Numerous cases of abuse of nuns have been reported all over the world, and in India a bishop was arrested in 2018 for having allegedly abused a nun 13 times over the span of two years. In July 2020, the Jesuit-run magazine "Civiltà Cattolica" published a report on the cases of sexual abuse of nuns. A 2018 investigative report by the Associated Press found that the abuse of nuns "is global and pervasive, thanks to the universal tradition of sisters' second-class status in the Catholic Church and their ingrained subservience to the men who run it."
Religious orders are at their worst "when they are interpreted and enacted in such a way to infantilize, oppress or even manipulate and destroy people," wrote Sr. Nathalie Becquart, the undersecretary of the General Secretariat for the Synod of Bishops, in the preface to the book.
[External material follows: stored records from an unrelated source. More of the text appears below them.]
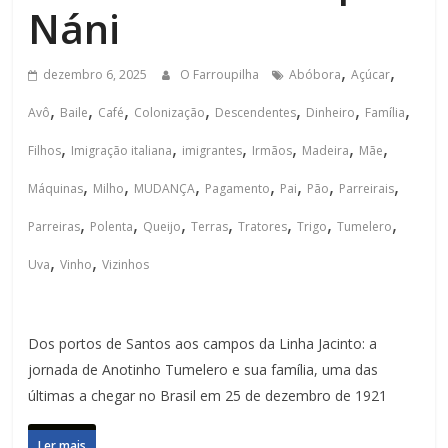
Náni
,
,
dezembro 6, 2025
O Farroupilha
Abóbora
Açúcar
,
,
,
,
,
,
,
Avô
Baile
Café
Colonização
Descendentes
Dinheiro
Família
,
,
,
,
,
,
Filhos
Imigração italiana
imigrantes
Irmãos
Madeira
Mãe
,
,
,
,
,
,
,
Máquinas
Milho
MUDANÇA
Pagamento
Pai
Pão
Parreirais
,
,
,
,
,
,
,
Parreiras
Polenta
Queijo
Terras
Tratores
Trigo
Tumelero
,
,
Uva
Vinho
Vizinhos
Dos portos de Santos aos campos da Linha Jacinto: a
jornada de Anotinho Tumelero e sua família, uma das
últimas a chegar no Brasil em 25 de dezembro de 1921
Ler mais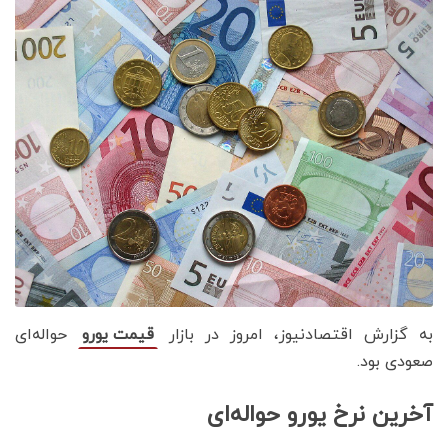
به گزارش اقتصادنیوز، امروز در بازار
حواله‌ای
قیمت یورو
صعودی بود.
آخرین نرخ یورو حواله‌ای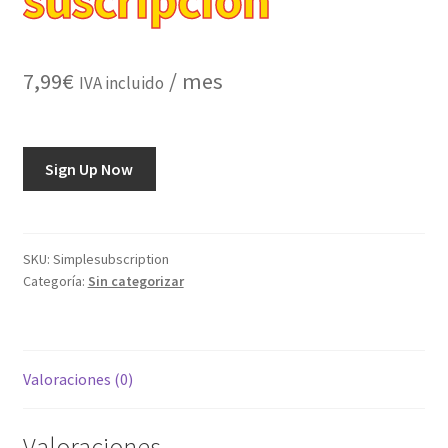
Carrito de la compra
Cart
7,99
€
/ mes
IVA incluido
Cookie Policy (EU)
Producto
Sign Up Now
deseos
suscripción
cantidad
diferentes ID
SKU:
Simplesubscription
Categoría:
Sin categorizar
Error
Finalizar compra
Valoraciones (0)
Gracias por tu pedido
Valoraciones
Mi cuenta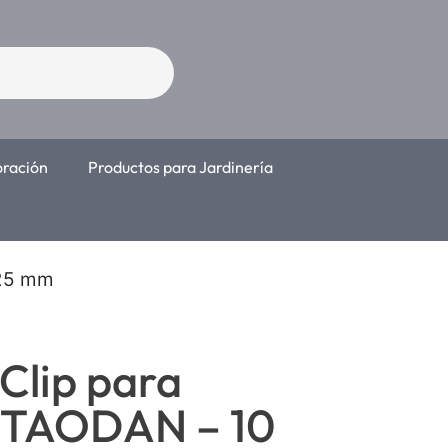
oración
Productos para Jardinería
 25 mm
 Clip para
 TAODAN – 10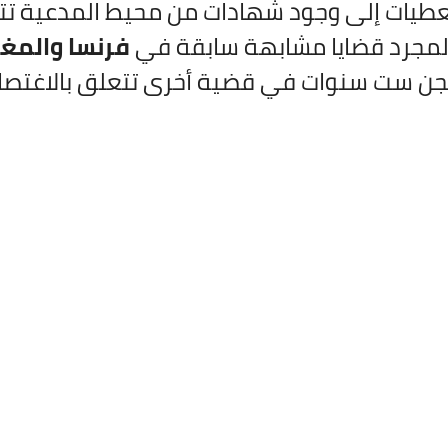
عطيات إلى وجود شهادات من محيط المدعية تتح
مجرد قضايا مشابهة سابقة في
فرنسا والمغر
ن ست سنوات في قضية أخرى تتعلق بالاغتصاب 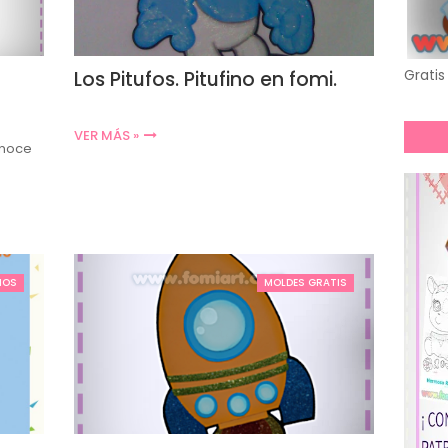
Gratis 
Los Pitufos. Pitufino en fomi.
VER MÁS »
ónoce
IOS
MOLDES GRATIS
According to Becquart, the abuse of nuns in the Catholic Church must be addressed in the wider context of synodality, referring to Pope Francis' effort to reform the power structures within the institution through "listening and the participation of everyone and taking joined responsibility."
Lucetta Scaraffia, the former editor of "Women, Church, World," a monthly magazine published alongside the Vatican newspaper L'Osservatore Romano, resigned in 2019, claiming that the Vatican had tried to stop her from publishing stories on the abuse of nuns.
In an interview with Religion News Service, Scaraffia said the abuse of nuns in the church is a "much more complex" issue, because in some cases priests who committed the abuse are also responsible for procuring abortions if the nun is pregnant. The Catholic Church is vocally opposed to abortion and considers it a sin, meaning such cases create "a crisis of credibility of the church that goes beyond sexual weakness."
"Since there are loads of reports by religious sisters at the Vatican, they don't want to consider them as believable voices," Scaraffia said. "If you don't think the reports of abuse are believable it implies that you don't think that anything coming from women is believable, for me these two things are connected."
"The Veil of Silence" is currently only available in Italian.